Megan O'Neill at the podium as President Wendy Libby and other college administrators listed on the stage.Last year, I had a singular learning experience. One of my students simply wasn’t learning what I was teaching. I used every teaching technique I know, and after 30 years in the classroom I know a lot of techniques. I’d see her notebook and she’d have simply rewritten all the information. Some pages were illustrated with pink stars, blue lines, orange arrows and frowny faces. She got horrible test scores and only slightly better essay grades. She was frustrated. I was frustrated. I could not teach her. She could not learn from me. I felt inept. She felt stupid. It was awful for both of us. I asked colleagues and friends for guidance to no avail, until I finally slapped myself on the forehead and asked HER. When we began to ask questions of each other, listening to understand the other’s answers, we started to solve the issues. Not only did we find common ground, we found ways to communicate more effectively. Her grades started going up. And at the end of the semester she and I had bonded, not over the course material but because we had chosen to risk listening to each other like human beings. She’s a member of my human family now, wherever she goes.

We could have chosen to trudge along in our accustomed paths, silently shutting each other out instead of tackling hard issues. Instead, both of us recognized that we had choices. Avoiding the hard conversations doesn’t serve the greater good.

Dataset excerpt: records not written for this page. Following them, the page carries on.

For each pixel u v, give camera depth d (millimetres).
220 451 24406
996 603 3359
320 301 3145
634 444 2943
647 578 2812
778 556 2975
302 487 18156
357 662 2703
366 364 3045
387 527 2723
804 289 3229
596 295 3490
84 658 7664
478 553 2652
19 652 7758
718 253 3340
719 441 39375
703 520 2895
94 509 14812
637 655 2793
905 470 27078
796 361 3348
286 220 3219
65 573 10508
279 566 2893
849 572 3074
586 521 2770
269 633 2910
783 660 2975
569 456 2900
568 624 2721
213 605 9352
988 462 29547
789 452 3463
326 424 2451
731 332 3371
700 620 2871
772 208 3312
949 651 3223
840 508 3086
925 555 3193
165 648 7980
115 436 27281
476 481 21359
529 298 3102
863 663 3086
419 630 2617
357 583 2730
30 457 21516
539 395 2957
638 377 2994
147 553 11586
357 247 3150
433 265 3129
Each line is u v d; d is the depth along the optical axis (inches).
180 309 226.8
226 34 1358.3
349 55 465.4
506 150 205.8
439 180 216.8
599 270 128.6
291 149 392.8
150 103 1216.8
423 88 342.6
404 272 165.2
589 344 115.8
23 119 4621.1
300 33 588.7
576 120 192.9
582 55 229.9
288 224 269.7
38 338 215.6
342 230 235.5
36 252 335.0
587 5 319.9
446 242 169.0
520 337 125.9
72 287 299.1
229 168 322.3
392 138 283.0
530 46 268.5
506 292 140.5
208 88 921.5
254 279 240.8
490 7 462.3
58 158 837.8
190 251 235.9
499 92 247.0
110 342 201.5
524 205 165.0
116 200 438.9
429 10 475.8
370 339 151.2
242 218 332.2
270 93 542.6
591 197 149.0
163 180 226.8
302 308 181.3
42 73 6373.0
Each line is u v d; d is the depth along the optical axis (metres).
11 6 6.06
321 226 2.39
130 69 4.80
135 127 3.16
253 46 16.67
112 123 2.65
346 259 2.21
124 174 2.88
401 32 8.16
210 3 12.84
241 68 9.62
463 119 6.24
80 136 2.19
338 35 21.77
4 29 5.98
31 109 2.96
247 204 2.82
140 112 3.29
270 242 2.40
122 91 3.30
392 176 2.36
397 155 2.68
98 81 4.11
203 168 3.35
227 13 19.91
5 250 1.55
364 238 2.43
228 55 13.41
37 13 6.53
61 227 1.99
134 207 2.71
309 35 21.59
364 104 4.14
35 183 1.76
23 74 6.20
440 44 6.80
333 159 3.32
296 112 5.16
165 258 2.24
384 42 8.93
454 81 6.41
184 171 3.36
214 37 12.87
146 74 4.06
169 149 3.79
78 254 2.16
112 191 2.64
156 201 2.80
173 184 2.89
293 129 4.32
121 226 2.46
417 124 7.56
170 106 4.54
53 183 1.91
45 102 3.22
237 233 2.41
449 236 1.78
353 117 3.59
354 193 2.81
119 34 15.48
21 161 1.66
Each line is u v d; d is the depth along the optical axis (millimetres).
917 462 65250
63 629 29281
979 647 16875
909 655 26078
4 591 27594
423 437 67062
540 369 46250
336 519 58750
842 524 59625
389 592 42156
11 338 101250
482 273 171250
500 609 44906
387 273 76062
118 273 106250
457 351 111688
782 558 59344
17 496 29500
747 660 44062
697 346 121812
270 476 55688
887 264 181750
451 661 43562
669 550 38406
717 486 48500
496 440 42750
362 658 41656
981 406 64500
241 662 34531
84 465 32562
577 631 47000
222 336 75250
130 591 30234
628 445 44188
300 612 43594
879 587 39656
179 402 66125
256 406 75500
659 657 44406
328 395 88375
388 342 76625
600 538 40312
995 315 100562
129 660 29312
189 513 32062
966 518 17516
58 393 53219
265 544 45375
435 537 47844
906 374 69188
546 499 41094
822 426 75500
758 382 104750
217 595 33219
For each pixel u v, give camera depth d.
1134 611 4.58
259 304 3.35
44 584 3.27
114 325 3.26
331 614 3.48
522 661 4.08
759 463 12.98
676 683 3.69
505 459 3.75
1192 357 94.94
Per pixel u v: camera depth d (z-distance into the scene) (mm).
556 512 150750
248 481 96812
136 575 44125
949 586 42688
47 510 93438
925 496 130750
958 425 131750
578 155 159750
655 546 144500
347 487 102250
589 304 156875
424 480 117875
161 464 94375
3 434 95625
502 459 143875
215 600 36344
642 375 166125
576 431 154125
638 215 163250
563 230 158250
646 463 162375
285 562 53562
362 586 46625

You know what does? You do. Every one of us in this room can serve our human family by simply listening. By challenging ourselves to ask questions, to listen for understanding, to find common ground rather than reiterating endless division and deciding not to avoid tough conversations.

These are challenges worth taking. They are risks worth taking. We risk finding that we are not as bonded as we thought, or that our families of choice are full of weak links. And that’s fine. Many families are. The question we will always face is, what can we learn from taking those risks? And the answer is, a LOT.

You are here to learn. As we all are. This year, let us resolve to listen as well.

Thank you.

 

-Megan O’Neill, Ph.D., is director of The Writing Program and Jane Heman Language professor in the Department of English. She was selected for the 2018 William Hugh McEniry Award for Excellence in Teaching, considered Stetson’s most prestigious faculty award.